The comparative analysis highlights that controllers designed to handle competing objectives and enforce feasibility constraints provide the most stable behavior under increasing user load, where tail performance and resource bottlenecks become dominant. In contrast, methods that do not explicitly incorporate constraint handling or multi-objective balance may exhibit weaker robustness under scaling demand, despite performing well in limited operating points. Overall, the findings support the practical value of multi-objective and constraint-aware learning for next-generation C-RAN orchestration, especially in deployments where operational costs, fronthaul limits, and SLA targets must be simultaneously satisfied.

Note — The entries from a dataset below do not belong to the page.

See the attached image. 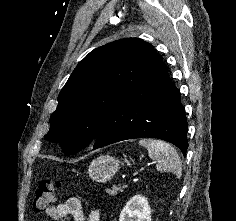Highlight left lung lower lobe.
I'll list each match as a JSON object with an SVG mask.
<instances>
[{
	"mask_svg": "<svg viewBox=\"0 0 236 221\" xmlns=\"http://www.w3.org/2000/svg\"><path fill=\"white\" fill-rule=\"evenodd\" d=\"M187 122L180 92L162 58L147 77L113 110L94 140L93 150L127 139L168 141L185 155Z\"/></svg>",
	"mask_w": 236,
	"mask_h": 221,
	"instance_id": "left-lung-lower-lobe-1",
	"label": "left lung lower lobe"
}]
</instances>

Future work will improve realism and deployment readiness by incorporating richer RU energy-state modeling (including transition costs and wake-up latency), adopting bursty and service-differentiated traffic patterns, and studying broader network scenarios with mobility and heterogeneous fronthaul. The simulator will also be extended to include explicit MEC queueing dynamics (e.g., M/M/1 or M/G/1) and to re-examine controller robustness under time-varying load. Moreover, hybrid designs that couple constraint-enforcing supervision with learning-based continuous control may offer a practical path toward scalable, reliable, and interpretable AI-assisted C-RAN management. Finally, the formulation will be generalized to a multi-step MDP with by introducing RU sleep/wake transition penalties, functional-split switching overheads, and explicit MEC queue evolution, enabling evaluation under delayed effects.